WORK ITEM: In the items below, swap "Pakistan" for "Portugal" and give every line back with nothing else changed.

Items in a dataset
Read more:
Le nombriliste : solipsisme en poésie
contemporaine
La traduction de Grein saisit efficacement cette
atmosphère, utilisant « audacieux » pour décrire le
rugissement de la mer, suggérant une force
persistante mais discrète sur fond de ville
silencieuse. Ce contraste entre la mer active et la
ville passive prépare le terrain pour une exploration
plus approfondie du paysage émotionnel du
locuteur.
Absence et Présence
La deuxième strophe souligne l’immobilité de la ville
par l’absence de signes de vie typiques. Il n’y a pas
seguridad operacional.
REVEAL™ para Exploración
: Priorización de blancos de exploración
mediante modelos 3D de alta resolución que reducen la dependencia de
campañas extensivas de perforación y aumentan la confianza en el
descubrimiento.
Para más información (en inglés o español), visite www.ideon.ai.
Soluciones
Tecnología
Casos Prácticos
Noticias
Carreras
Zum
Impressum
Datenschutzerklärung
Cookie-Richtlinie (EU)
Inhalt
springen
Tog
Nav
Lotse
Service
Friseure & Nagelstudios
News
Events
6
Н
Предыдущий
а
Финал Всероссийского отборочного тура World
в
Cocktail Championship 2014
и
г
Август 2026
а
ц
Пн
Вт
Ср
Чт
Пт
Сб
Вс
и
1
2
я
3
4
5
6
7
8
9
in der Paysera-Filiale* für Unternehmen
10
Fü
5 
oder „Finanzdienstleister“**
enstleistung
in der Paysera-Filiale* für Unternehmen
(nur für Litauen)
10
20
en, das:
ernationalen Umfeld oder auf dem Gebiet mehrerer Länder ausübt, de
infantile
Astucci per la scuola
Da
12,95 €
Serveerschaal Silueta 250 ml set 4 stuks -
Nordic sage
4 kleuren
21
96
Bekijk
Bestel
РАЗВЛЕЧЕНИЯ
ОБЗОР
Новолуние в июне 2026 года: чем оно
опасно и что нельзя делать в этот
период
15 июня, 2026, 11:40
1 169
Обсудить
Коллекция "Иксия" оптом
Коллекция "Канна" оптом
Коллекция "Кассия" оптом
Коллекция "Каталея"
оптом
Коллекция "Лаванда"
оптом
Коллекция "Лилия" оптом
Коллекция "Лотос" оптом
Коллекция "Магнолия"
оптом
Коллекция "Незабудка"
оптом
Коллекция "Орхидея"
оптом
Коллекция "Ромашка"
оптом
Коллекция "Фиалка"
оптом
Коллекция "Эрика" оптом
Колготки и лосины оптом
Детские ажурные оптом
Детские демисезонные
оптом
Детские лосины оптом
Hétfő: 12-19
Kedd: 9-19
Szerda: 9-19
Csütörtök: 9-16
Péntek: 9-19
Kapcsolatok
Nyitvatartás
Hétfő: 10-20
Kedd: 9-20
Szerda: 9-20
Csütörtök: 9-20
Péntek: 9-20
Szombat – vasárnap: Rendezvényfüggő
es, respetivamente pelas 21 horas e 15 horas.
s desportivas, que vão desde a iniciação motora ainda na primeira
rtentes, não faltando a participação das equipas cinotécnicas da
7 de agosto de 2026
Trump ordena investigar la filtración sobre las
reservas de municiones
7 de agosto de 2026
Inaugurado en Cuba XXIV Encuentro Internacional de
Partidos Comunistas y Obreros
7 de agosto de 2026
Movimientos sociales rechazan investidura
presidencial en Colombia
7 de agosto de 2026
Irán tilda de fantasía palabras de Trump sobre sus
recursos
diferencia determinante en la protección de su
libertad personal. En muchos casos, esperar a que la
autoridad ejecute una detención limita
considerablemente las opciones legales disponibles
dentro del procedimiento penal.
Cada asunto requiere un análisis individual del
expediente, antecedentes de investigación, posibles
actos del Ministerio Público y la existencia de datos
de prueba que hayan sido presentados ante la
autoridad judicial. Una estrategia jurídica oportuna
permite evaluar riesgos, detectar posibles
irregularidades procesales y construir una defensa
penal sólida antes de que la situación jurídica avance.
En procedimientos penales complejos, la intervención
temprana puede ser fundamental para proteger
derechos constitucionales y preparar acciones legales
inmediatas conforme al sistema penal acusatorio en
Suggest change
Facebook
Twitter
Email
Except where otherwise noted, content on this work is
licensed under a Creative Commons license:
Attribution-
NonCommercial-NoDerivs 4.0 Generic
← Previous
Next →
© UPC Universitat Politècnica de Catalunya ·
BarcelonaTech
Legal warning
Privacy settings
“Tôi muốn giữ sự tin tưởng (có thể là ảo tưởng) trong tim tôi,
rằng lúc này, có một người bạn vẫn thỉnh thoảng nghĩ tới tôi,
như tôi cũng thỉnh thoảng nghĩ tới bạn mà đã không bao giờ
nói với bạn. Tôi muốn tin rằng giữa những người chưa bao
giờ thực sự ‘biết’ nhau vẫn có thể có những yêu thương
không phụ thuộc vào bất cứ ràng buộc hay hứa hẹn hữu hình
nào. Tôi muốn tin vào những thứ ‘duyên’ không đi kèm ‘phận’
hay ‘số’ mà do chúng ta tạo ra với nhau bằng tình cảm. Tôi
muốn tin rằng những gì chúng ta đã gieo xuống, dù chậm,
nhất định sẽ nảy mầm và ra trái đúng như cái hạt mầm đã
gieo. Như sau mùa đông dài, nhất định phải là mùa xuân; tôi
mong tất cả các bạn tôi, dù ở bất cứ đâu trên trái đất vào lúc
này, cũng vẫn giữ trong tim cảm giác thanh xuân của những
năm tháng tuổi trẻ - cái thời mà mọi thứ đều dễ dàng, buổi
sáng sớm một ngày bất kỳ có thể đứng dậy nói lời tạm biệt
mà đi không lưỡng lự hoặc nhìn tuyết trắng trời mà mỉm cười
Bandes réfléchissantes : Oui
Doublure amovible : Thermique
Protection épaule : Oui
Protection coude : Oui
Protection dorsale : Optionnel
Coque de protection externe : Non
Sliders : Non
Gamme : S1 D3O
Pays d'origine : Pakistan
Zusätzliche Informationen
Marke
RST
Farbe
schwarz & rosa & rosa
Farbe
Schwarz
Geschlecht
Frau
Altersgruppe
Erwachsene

RESPONSE FOR THIS EXERCISE:
Read more:
Le nombriliste : solipsisme en poésie
contemporaine
La traduction de Grein saisit efficacement cette
atmosphère, utilisant « audacieux » pour décrire le
rugissement de la mer, suggérant une force
persistante mais discrète sur fond de ville
silencieuse. Ce contraste entre la mer active et la
ville passive prépare le terrain pour une exploration
plus approfondie du paysage émotionnel du
locuteur.
Absence et Présence
La deuxième strophe souligne l’immobilité de la ville
par l’absence de signes de vie typiques. Il n’y a pas
seguridad operacional.
REVEAL™ para Exploración
: Priorización de blancos de exploración
mediante modelos 3D de alta resolución que reducen la dependencia de
campañas extensivas de perforación y aumentan la confianza en el
descubrimiento.
Para más información (en inglés o español), visite www.ideon.ai.
Soluciones
Tecnología
Casos Prácticos
Noticias
Carreras
Zum
Impressum
Datenschutzerklärung
Cookie-Richtlinie (EU)
Inhalt
springen
Tog
Nav
Lotse
Service
Friseure & Nagelstudios
News
Events
6
Н
Предыдущий
а
Финал Всероссийского отборочного тура World
в
Cocktail Championship 2014
и
г
Август 2026
а
ц
Пн
Вт
Ср
Чт
Пт
Сб
Вс
и
1
2
я
3
4
5
6
7
8
9
in der Paysera-Filiale* für Unternehmen
10
Fü
5 
oder „Finanzdienstleister“**
enstleistung
in der Paysera-Filiale* für Unternehmen
(nur für Litauen)
10
20
en, das:
ernationalen Umfeld oder auf dem Gebiet mehrerer Länder ausübt, de
infantile
Astucci per la scuola
Da
12,95 €
Serveerschaal Silueta 250 ml set 4 stuks -
Nordic sage
4 kleuren
21
96
Bekijk
Bestel
РАЗВЛЕЧЕНИЯ
ОБЗОР
Новолуние в июне 2026 года: чем оно
опасно и что нельзя делать в этот
период
15 июня, 2026, 11:40
1 169
Обсудить
Коллекция "Иксия" оптом
Коллекция "Канна" оптом
Коллекция "Кассия" оптом
Коллекция "Каталея"
оптом
Коллекция "Лаванда"
оптом
Коллекция "Лилия" оптом
Коллекция "Лотос" оптом
Коллекция "Магнолия"
оптом
Коллекция "Незабудка"
оптом
Коллекция "Орхидея"
оптом
Коллекция "Ромашка"
оптом
Коллекция "Фиалка"
оптом
Коллекция "Эрика" оптом
Колготки и лосины оптом
Детские ажурные оптом
Детские демисезонные
оптом
Детские лосины оптом
Hétfő: 12-19
Kedd: 9-19
Szerda: 9-19
Csütörtök: 9-16
Péntek: 9-19
Kapcsolatok
Nyitvatartás
Hétfő: 10-20
Kedd: 9-20
Szerda: 9-20
Csütörtök: 9-20
Péntek: 9-20
Szombat – vasárnap: Rendezvényfüggő
es, respetivamente pelas 21 horas e 15 horas.
s desportivas, que vão desde a iniciação motora ainda na primeira
rtentes, não faltando a participação das equipas cinotécnicas da
7 de agosto de 2026
Trump ordena investigar la filtración sobre las
reservas de municiones
7 de agosto de 2026
Inaugurado en Cuba XXIV Encuentro Internacional de
Partidos Comunistas y Obreros
7 de agosto de 2026
Movimientos sociales rechazan investidura
presidencial en Colombia
7 de agosto de 2026
Irán tilda de fantasía palabras de Trump sobre sus
recursos
diferencia determinante en la protección de su
libertad personal. En muchos casos, esperar a que la
autoridad ejecute una detención limita
considerablemente las opciones legales disponibles
dentro del procedimiento penal.
Cada asunto requiere un análisis individual del
expediente, antecedentes de investigación, posibles
actos del Ministerio Público y la existencia de datos
de prueba que hayan sido presentados ante la
autoridad judicial. Una estrategia jurídica oportuna
permite evaluar riesgos, detectar posibles
irregularidades procesales y construir una defensa
penal sólida antes de que la situación jurídica avance.
En procedimientos penales complejos, la intervención
temprana puede ser fundamental para proteger
derechos constitucionales y preparar acciones legales
inmediatas conforme al sistema penal acusatorio en
Suggest change
Facebook
Twitter
Email
Except where otherwise noted, content on this work is
licensed under a Creative Commons license:
Attribution-
NonCommercial-NoDerivs 4.0 Generic
← Previous
Next →
© UPC Universitat Politècnica de Catalunya ·
BarcelonaTech
Legal warning
Privacy settings
“Tôi muốn giữ sự tin tưởng (có thể là ảo tưởng) trong tim tôi,
rằng lúc này, có một người bạn vẫn thỉnh thoảng nghĩ tới tôi,
như tôi cũng thỉnh thoảng nghĩ tới bạn mà đã không bao giờ
nói với bạn. Tôi muốn tin rằng giữa những người chưa bao
giờ thực sự ‘biết’ nhau vẫn có thể có những yêu thương
không phụ thuộc vào bất cứ ràng buộc hay hứa hẹn hữu hình
nào. Tôi muốn tin vào những thứ ‘duyên’ không đi kèm ‘phận’
hay ‘số’ mà do chúng ta tạo ra với nhau bằng tình cảm. Tôi
muốn tin rằng những gì chúng ta đã gieo xuống, dù chậm,
nhất định sẽ nảy mầm và ra trái đúng như cái hạt mầm đã
gieo. Như sau mùa đông dài, nhất định phải là mùa xuân; tôi
mong tất cả các bạn tôi, dù ở bất cứ đâu trên trái đất vào lúc
này, cũng vẫn giữ trong tim cảm giác thanh xuân của những
năm tháng tuổi trẻ - cái thời mà mọi thứ đều dễ dàng, buổi
sáng sớm một ngày bất kỳ có thể đứng dậy nói lời tạm biệt
mà đi không lưỡng lự hoặc nhìn tuyết trắng trời mà mỉm cười
Bandes réfléchissantes : Oui
Doublure amovible : Thermique
Protection épaule : Oui
Protection coude : Oui
Protection dorsale : Optionnel
Coque de protection externe : Non
Sliders : Non
Gamme : S1 D3O
Pays d'origine : Portugal
Zusätzliche Informationen
Marke
RST
Farbe
schwarz & rosa & rosa
Farbe
Schwarz
Geschlecht
Frau
Altersgruppe
Erwachsene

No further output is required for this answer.